Inventing as we go: building a visual editor for MediaWiki

Visual_Editor-logo
We at the Wikimedia Foundation, in conjunction with Wikia, are building the VisualEditor for Wikipedia and all other sites based on the MediaWiki software. This is taking us some time, and we often get asked what’s involved in this, just how hard it is, and why it’s taking us so long, so we thought we’d explain some of the intricacies in the most challenging software project the Wikimedia Foundation has ever worked on.

What are we trying to do?

We are creating software that will let users load, edit and save Wikipedia articles visually, bypassing the existing system that requires our users learn “wikitext,” a complex markup code. Instead, the articles they’re editing will look the same as when they’re reading them, and any changes they make will be obvious in their effects before they press save — just like writing a document in a word processor.

Haven’t people done this before?

Yes and no. There are lots of visual text editors out there, and even a few open source ones that can edit Web pages quite well, but they are insufficient for our needs for a number of reasons.
One criterion that is hugely important to us is that our editor should work with lots of languages. This is not just a matter of supporting certain right-to-left languages, or a few based on ideograms, but being able to use any and all of the 290 languages we currently provide. We also want to be able to do so seamlessly in the same documents to support our multi-lingual communities. Some of the languages we are committed to working with have very little software support, and we are often one of the few sources of written material for them, or at least, one of the largest.
Another issue is that wikitext has grown over the past 12 years to have a large number of rich and complicated features that are not just “simplified ways of writing HTML.” Though we originally intended many of these to be used only occasionally, they have often evolved to be at the core of how MediaWiki pages are now written by many Wikimedia users and more widely.
These advanced features include content transclusion (pulling in a “live” copy of one page or part of it into another), templates (transclusion with parts defined at the second page rather than the source), and parser functions (pages that show different things depending on hundreds of potential options, like the day of the week or whether another page exists). Attempting to retrofit this into an existing editor would have been exceptionally difficult, and more work than starting from scratch.
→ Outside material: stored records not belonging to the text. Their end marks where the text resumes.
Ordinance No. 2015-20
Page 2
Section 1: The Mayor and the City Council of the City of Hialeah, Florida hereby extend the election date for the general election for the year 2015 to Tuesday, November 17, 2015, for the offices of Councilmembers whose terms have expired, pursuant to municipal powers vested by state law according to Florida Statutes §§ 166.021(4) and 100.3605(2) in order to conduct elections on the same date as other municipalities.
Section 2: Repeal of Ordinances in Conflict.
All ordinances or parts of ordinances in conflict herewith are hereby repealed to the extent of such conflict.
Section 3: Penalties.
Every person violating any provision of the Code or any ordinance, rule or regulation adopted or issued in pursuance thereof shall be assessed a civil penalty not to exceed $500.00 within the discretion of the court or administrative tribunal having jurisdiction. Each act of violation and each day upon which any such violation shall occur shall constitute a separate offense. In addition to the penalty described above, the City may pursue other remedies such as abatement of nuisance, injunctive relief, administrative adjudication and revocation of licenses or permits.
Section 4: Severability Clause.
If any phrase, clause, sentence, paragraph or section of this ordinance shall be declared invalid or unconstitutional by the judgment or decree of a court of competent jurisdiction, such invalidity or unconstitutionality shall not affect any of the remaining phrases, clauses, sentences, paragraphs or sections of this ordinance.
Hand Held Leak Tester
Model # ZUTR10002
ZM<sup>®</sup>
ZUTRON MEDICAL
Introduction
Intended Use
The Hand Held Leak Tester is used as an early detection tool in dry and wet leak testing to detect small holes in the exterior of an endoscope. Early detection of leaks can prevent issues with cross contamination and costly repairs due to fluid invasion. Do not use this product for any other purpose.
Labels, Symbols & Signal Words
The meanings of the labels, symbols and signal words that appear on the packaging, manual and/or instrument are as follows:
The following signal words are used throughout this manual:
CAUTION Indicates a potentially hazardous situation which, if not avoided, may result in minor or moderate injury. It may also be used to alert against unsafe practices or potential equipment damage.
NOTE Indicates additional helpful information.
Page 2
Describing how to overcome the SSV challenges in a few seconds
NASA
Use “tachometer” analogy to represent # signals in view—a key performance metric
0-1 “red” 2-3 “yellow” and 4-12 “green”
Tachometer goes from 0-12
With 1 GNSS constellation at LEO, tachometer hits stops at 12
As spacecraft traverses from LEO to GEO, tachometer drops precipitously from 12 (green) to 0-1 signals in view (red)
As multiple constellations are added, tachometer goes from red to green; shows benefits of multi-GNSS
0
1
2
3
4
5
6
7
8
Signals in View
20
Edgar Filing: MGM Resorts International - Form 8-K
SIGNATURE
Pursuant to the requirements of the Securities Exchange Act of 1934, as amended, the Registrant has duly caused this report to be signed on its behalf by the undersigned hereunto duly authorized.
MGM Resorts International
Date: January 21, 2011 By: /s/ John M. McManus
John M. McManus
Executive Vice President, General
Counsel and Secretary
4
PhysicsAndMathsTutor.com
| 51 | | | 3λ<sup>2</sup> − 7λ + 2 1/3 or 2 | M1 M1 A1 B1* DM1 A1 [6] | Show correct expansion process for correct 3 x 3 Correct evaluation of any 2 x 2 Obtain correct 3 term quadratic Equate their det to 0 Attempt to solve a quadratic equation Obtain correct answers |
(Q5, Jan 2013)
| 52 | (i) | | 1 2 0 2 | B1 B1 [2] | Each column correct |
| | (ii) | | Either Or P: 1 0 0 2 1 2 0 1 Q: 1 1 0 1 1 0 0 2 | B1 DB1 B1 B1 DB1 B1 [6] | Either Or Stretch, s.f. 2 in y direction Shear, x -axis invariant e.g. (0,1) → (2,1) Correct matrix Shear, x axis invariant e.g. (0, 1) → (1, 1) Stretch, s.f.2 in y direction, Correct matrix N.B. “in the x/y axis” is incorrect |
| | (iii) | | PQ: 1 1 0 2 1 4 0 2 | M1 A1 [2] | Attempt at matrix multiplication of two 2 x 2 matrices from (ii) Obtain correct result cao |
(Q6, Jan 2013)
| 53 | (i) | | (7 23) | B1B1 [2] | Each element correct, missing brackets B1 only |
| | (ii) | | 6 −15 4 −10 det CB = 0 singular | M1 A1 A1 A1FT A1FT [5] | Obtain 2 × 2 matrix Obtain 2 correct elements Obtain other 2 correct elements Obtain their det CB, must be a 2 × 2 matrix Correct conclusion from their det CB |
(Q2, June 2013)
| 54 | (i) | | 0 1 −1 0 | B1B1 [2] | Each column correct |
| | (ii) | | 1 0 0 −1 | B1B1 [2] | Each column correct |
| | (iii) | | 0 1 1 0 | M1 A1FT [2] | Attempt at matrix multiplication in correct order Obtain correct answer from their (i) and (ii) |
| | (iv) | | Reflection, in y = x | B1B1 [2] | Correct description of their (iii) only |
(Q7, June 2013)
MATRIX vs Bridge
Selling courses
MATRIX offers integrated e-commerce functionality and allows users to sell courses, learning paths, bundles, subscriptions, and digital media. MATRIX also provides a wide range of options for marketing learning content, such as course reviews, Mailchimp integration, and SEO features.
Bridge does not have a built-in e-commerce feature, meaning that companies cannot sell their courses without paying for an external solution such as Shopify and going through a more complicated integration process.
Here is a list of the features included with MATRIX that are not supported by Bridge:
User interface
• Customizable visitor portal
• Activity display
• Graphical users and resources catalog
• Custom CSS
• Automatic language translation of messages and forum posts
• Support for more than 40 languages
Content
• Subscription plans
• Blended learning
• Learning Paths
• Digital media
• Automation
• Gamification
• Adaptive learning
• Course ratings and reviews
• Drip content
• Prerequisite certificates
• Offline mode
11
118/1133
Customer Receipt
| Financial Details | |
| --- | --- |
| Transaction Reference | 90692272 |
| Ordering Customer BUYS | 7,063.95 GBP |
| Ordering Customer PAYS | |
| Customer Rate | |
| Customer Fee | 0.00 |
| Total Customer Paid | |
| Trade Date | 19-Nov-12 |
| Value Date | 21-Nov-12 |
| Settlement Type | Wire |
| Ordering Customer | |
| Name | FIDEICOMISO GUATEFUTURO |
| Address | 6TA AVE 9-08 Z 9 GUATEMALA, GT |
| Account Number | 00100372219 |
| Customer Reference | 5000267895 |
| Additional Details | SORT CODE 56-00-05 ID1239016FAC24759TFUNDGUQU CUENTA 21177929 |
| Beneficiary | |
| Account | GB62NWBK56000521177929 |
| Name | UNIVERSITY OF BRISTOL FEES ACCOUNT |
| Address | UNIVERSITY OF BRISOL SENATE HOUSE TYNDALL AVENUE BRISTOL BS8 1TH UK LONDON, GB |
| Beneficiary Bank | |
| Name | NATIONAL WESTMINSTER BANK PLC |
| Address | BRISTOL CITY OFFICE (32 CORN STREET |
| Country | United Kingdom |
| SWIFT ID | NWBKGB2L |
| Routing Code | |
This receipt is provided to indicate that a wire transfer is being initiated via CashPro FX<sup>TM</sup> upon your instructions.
VisualEditor and Parsoid module stack
How VisualEditor and Parsoid work together (click to enlarge)

What is the parser?

Finally, we need to not just edit pages, but to read and save existing wiki pages in the old wikitext format, and continue to work with it in parallel to the new editor. We can’t throw away the huge amount of work our communities have done over the past 12 years, so we need to re-write the “translator.” This means making a two-way “parser” — a bit of software that converts wikitext into HTML and back again. Until now, we have only had a one-way parser; the second stage, converting back from what people want to write to wikitext, has had to be done by our editors in their heads.
This means that we’ve had to have an entirely separate project – the Parsoid – that can translate in both directions: from wikitext to Web pages and also back again. This is not remotely an easy task; you have to be very attentive in replacing a parser, as it’s hugely important that we don’t break anything. The old parser, and the wikitext “language” it interprets, just grew organically as people had ideas, and no one really designed it. There are nearly two billion versions of pages in Wikimedia’s wikis alone, and this lack of design means that there are a huge number of little rules we need Parsoid to follow to avoid “dirty-diffs” — issues where the wikitext would be broken by people using the VisualEditor.

Parsoid HTML+RDFa content model
Explaining the HTML+RDFa content model used by Parsoid (click to enlarge)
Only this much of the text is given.